Work to complete:
For the entries that follow, restate word for word the line containing "X+5536450Y+1945580D01*", the line containing "X+651478Y+2361187D01*", and every line that lies between them.

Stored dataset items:
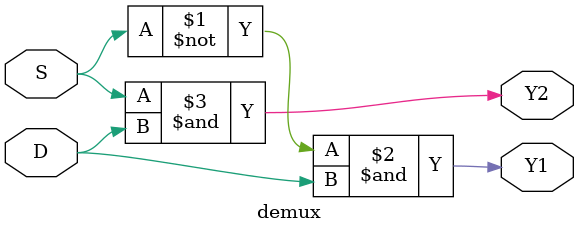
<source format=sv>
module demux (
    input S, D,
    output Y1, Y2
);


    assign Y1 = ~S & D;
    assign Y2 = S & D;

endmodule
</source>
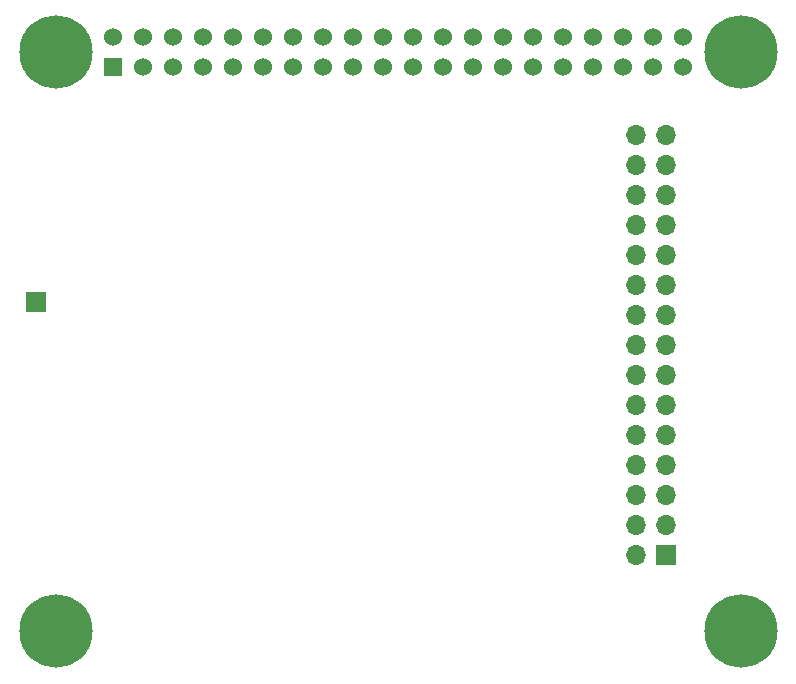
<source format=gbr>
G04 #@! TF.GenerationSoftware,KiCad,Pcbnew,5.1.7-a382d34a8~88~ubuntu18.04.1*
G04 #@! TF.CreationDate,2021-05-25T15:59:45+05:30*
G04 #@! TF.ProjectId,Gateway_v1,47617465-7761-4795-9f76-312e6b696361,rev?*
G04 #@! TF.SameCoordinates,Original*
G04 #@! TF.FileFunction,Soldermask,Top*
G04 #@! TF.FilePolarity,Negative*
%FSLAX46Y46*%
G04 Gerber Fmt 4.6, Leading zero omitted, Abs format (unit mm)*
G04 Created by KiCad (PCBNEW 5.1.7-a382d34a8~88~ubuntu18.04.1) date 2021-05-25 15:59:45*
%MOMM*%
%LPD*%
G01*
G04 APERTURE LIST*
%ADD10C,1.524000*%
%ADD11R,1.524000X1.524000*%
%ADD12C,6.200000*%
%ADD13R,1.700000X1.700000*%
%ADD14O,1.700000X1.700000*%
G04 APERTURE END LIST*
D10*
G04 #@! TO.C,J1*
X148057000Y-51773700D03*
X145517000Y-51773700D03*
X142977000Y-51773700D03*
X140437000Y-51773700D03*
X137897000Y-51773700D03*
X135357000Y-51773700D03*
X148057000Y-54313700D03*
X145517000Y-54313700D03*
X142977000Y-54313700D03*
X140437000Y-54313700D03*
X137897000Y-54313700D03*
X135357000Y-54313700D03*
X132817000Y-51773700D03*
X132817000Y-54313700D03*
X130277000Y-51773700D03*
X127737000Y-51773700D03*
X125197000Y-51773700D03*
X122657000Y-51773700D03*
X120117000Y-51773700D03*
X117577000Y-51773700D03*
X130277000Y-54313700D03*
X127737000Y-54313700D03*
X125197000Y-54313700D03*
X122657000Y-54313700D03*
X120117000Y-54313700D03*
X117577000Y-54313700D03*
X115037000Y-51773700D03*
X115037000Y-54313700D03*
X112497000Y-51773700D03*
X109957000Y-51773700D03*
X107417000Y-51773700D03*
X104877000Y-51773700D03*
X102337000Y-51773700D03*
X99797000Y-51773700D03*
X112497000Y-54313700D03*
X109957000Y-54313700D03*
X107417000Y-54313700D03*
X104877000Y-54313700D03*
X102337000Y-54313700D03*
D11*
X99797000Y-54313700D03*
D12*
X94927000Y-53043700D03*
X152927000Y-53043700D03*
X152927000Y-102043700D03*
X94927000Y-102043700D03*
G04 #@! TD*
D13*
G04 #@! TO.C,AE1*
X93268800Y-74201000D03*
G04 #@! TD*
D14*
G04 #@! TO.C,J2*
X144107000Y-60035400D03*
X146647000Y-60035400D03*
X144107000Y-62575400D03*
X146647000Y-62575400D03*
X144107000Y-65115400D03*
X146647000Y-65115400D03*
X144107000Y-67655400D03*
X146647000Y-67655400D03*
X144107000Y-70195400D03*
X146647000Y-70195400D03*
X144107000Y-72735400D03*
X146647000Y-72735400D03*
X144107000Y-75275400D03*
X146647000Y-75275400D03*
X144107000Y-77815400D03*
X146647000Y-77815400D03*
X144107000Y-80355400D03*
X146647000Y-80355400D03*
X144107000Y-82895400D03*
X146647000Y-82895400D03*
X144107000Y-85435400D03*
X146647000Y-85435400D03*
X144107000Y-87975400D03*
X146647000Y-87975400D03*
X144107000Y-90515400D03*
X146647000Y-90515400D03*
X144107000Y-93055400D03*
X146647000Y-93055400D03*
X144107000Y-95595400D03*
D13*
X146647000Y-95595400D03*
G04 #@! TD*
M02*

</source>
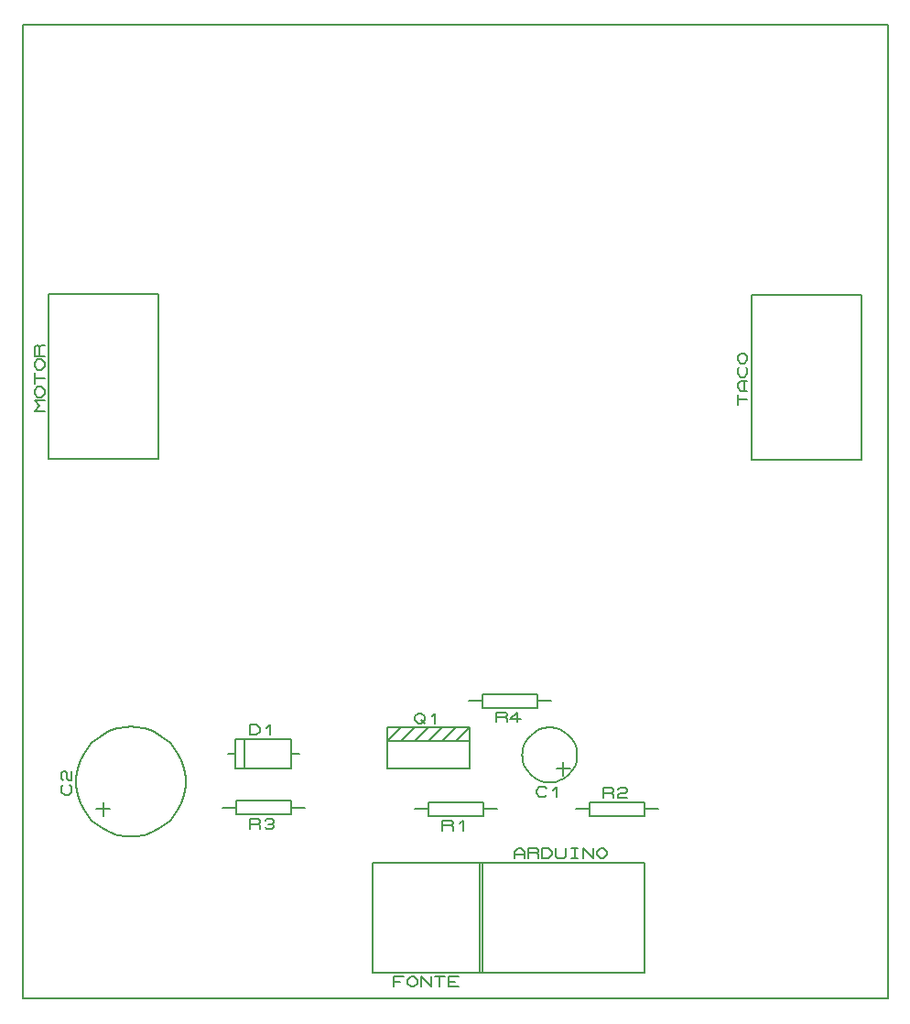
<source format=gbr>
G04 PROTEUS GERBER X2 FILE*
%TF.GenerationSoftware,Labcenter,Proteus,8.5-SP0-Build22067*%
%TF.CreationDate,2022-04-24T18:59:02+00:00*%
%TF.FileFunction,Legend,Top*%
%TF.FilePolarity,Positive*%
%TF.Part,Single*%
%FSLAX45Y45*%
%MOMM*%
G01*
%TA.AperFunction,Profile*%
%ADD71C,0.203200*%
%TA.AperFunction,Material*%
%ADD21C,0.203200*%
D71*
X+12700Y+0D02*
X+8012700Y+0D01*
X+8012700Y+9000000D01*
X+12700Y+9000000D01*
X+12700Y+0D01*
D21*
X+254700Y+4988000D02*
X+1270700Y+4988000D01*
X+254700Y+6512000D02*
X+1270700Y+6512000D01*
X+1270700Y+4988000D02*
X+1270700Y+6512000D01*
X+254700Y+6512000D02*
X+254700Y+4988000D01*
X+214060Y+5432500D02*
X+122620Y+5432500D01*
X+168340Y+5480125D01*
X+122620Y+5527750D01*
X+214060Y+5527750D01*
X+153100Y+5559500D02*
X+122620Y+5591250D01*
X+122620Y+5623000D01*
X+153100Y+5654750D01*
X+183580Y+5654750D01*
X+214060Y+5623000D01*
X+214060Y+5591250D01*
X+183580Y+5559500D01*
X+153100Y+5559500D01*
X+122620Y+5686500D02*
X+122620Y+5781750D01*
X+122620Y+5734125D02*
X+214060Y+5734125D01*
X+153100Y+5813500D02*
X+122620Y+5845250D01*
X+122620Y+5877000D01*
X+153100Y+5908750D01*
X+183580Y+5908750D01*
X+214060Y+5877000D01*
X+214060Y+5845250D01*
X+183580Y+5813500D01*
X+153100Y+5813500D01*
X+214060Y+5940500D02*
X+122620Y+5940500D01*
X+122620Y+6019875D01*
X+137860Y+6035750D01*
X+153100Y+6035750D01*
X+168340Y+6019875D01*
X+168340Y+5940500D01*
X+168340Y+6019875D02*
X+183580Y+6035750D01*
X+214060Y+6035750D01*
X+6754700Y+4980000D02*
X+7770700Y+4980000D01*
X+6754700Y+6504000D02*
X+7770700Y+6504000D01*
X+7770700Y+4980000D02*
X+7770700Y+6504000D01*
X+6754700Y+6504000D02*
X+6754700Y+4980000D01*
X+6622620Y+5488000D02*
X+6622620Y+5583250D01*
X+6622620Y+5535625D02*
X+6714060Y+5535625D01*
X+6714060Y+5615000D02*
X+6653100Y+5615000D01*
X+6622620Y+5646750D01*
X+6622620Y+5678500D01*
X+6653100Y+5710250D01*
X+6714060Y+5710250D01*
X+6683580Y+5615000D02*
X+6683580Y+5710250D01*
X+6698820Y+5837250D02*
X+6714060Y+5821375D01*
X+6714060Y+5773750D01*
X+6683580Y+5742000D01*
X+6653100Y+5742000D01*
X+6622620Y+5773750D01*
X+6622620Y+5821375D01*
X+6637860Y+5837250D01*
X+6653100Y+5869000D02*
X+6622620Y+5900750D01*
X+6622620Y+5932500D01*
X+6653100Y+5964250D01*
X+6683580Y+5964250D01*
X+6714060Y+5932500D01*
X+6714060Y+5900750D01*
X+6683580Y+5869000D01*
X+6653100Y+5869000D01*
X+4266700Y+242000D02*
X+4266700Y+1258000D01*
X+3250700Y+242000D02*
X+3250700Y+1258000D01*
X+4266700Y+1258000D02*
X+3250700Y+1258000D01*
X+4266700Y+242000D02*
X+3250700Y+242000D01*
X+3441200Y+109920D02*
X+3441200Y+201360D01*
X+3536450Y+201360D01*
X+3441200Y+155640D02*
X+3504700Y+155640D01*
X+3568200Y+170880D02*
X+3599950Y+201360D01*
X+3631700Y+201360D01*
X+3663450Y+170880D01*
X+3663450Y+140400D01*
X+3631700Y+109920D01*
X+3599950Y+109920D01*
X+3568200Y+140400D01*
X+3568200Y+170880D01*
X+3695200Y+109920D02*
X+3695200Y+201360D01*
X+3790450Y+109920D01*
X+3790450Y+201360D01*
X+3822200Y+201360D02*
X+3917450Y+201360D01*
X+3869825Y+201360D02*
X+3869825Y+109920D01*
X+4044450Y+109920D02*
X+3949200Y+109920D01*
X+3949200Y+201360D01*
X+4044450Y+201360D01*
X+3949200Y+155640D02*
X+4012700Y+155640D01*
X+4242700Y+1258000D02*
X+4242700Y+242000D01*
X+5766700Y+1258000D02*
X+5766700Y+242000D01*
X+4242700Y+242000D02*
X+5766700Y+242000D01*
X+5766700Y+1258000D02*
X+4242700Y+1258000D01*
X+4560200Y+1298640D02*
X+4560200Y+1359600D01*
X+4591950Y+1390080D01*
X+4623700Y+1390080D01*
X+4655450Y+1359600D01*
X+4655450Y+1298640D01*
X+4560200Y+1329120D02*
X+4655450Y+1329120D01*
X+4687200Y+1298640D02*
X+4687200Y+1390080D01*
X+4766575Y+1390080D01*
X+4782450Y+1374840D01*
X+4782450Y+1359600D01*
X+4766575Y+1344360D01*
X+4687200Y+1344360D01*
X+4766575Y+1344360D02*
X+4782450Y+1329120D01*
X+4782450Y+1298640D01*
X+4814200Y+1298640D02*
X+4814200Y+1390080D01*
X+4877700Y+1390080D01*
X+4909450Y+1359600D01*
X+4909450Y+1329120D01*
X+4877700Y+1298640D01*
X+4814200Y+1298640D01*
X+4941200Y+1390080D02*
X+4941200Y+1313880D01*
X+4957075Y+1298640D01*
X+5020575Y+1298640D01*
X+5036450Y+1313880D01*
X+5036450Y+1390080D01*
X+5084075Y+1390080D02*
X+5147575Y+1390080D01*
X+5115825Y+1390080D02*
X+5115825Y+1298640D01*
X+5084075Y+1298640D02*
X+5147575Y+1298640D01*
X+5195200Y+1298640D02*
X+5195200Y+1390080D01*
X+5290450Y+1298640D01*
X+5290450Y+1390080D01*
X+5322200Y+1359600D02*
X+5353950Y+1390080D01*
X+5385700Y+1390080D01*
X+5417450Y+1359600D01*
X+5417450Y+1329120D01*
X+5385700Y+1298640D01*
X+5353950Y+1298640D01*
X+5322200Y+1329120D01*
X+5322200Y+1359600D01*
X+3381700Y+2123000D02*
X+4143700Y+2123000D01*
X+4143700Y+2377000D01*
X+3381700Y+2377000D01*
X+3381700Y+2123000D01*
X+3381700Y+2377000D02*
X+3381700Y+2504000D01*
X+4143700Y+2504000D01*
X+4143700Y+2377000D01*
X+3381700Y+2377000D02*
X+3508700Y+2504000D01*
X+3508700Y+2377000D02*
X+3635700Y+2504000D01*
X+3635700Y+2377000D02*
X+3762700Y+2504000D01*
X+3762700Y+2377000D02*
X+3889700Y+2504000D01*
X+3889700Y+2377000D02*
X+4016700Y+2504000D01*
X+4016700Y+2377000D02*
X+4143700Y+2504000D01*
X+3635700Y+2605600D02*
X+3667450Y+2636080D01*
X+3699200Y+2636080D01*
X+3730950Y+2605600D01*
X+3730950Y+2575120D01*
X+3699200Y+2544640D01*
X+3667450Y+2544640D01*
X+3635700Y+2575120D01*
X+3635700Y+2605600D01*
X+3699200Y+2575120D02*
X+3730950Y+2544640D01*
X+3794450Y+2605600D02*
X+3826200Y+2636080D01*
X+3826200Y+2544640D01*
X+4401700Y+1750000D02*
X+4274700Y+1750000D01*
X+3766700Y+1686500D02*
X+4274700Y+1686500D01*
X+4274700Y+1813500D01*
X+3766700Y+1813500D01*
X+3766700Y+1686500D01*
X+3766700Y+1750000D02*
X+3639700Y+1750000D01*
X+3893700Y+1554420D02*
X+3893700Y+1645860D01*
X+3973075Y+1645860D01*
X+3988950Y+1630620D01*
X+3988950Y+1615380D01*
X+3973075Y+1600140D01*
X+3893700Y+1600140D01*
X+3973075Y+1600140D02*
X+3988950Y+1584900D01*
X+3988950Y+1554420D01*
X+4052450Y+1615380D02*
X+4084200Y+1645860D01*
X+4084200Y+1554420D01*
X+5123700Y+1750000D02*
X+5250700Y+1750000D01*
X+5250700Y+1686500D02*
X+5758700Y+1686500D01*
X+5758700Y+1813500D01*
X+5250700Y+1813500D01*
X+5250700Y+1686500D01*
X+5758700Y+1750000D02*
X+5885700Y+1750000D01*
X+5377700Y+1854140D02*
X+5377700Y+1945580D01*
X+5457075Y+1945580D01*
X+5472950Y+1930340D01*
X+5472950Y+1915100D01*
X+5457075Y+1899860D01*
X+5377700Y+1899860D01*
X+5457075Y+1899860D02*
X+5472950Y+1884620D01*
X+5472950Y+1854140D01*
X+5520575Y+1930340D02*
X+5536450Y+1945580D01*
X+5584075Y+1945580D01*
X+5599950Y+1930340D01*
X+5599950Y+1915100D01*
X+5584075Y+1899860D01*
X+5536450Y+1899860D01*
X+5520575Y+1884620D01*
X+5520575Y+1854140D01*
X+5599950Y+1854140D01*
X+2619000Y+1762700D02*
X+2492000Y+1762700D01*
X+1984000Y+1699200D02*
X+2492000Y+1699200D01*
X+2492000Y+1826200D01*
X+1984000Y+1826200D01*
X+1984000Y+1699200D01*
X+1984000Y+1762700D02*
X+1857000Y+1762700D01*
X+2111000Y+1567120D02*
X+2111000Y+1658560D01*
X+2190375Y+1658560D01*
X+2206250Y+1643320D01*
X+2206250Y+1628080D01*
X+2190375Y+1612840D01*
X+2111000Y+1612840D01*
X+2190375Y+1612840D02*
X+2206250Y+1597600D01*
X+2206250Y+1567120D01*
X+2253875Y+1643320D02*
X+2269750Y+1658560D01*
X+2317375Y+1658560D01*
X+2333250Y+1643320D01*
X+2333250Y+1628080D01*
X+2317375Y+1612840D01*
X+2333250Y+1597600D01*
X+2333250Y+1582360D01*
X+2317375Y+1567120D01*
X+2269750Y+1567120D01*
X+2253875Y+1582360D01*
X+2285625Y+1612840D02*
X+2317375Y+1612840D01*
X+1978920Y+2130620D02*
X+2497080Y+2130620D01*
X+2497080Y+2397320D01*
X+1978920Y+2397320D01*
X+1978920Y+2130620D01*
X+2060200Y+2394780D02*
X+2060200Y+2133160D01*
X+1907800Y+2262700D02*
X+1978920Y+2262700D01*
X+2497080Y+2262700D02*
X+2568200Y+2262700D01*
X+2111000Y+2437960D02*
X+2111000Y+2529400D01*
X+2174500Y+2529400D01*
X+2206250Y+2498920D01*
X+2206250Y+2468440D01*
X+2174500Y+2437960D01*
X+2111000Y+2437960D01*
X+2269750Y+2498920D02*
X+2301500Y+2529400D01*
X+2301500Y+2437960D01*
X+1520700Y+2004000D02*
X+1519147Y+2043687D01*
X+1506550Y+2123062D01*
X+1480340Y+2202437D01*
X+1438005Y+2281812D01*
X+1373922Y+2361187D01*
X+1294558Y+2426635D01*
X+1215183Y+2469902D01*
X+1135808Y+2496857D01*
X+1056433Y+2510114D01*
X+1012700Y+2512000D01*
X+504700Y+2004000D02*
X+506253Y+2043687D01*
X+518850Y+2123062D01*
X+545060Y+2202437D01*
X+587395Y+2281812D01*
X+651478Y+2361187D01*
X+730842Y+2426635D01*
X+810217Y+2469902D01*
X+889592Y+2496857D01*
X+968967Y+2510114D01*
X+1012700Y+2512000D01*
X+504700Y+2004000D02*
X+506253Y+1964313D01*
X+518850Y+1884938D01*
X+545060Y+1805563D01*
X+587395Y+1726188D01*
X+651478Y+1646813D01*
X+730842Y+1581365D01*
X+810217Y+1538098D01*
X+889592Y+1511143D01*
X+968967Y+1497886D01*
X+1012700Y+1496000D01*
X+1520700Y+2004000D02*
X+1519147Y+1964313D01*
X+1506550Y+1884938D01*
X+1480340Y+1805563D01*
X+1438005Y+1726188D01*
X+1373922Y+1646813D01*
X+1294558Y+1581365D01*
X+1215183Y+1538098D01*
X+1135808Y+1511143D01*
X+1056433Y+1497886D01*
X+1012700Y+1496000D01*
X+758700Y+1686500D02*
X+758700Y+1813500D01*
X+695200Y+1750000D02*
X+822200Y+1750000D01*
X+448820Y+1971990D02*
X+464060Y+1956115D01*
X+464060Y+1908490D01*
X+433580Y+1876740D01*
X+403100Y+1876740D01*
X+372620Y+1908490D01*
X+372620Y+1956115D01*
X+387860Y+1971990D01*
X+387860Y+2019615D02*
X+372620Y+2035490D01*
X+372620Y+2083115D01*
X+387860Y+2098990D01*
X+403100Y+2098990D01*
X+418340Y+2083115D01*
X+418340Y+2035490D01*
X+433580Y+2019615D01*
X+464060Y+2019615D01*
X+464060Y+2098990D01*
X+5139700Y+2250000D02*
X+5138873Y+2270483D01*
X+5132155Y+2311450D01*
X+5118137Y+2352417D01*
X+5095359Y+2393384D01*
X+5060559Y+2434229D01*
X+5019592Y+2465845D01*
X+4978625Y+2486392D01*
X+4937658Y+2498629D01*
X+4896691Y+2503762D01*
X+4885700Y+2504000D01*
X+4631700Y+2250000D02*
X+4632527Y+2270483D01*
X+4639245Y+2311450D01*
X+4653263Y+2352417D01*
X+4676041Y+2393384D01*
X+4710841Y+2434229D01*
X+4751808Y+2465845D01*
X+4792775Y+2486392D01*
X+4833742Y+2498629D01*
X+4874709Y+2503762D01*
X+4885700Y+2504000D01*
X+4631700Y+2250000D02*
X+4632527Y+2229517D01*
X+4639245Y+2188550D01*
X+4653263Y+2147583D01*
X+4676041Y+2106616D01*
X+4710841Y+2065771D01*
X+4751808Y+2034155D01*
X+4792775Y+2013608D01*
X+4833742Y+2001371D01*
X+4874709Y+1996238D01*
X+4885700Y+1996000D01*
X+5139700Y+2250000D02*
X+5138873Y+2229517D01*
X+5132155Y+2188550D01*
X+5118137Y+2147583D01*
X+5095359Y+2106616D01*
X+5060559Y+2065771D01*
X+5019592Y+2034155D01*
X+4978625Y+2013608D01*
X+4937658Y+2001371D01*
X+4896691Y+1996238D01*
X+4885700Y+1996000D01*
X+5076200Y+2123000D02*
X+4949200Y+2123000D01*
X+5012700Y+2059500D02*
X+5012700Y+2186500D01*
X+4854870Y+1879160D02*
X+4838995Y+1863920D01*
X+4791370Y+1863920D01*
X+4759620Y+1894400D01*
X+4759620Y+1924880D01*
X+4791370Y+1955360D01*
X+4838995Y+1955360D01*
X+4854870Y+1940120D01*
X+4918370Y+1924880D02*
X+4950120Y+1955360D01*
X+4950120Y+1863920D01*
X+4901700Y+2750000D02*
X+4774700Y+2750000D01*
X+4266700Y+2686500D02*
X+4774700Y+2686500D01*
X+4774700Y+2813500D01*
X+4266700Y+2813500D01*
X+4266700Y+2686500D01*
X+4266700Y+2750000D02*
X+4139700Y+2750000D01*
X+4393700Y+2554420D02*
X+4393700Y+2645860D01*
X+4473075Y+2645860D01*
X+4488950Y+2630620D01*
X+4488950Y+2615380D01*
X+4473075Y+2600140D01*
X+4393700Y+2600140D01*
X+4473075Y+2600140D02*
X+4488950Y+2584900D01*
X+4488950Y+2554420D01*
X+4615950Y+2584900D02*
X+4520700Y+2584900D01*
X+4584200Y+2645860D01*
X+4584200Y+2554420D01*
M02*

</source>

Problem solution:
X+5536450Y+1945580D01*
X+5584075Y+1945580D01*
X+5599950Y+1930340D01*
X+5599950Y+1915100D01*
X+5584075Y+1899860D01*
X+5536450Y+1899860D01*
X+5520575Y+1884620D01*
X+5520575Y+1854140D01*
X+5599950Y+1854140D01*
X+2619000Y+1762700D02*
X+2492000Y+1762700D01*
X+1984000Y+1699200D02*
X+2492000Y+1699200D01*
X+2492000Y+1826200D01*
X+1984000Y+1826200D01*
X+1984000Y+1699200D01*
X+1984000Y+1762700D02*
X+1857000Y+1762700D01*
X+2111000Y+1567120D02*
X+2111000Y+1658560D01*
X+2190375Y+1658560D01*
X+2206250Y+1643320D01*
X+2206250Y+1628080D01*
X+2190375Y+1612840D01*
X+2111000Y+1612840D01*
X+2190375Y+1612840D02*
X+2206250Y+1597600D01*
X+2206250Y+1567120D01*
X+2253875Y+1643320D02*
X+2269750Y+1658560D01*
X+2317375Y+1658560D01*
X+2333250Y+1643320D01*
X+2333250Y+1628080D01*
X+2317375Y+1612840D01*
X+2333250Y+1597600D01*
X+2333250Y+1582360D01*
X+2317375Y+1567120D01*
X+2269750Y+1567120D01*
X+2253875Y+1582360D01*
X+2285625Y+1612840D02*
X+2317375Y+1612840D01*
X+1978920Y+2130620D02*
X+2497080Y+2130620D01*
X+2497080Y+2397320D01*
X+1978920Y+2397320D01*
X+1978920Y+2130620D01*
X+2060200Y+2394780D02*
X+2060200Y+2133160D01*
X+1907800Y+2262700D02*
X+1978920Y+2262700D01*
X+2497080Y+2262700D02*
X+2568200Y+2262700D01*
X+2111000Y+2437960D02*
X+2111000Y+2529400D01*
X+2174500Y+2529400D01*
X+2206250Y+2498920D01*
X+2206250Y+2468440D01*
X+2174500Y+2437960D01*
X+2111000Y+2437960D01*
X+2269750Y+2498920D02*
X+2301500Y+2529400D01*
X+2301500Y+2437960D01*
X+1520700Y+2004000D02*
X+1519147Y+2043687D01*
X+1506550Y+2123062D01*
X+1480340Y+2202437D01*
X+1438005Y+2281812D01*
X+1373922Y+2361187D01*
X+1294558Y+2426635D01*
X+1215183Y+2469902D01*
X+1135808Y+2496857D01*
X+1056433Y+2510114D01*
X+1012700Y+2512000D01*
X+504700Y+2004000D02*
X+506253Y+2043687D01*
X+518850Y+2123062D01*
X+545060Y+2202437D01*
X+587395Y+2281812D01*
X+651478Y+2361187D01*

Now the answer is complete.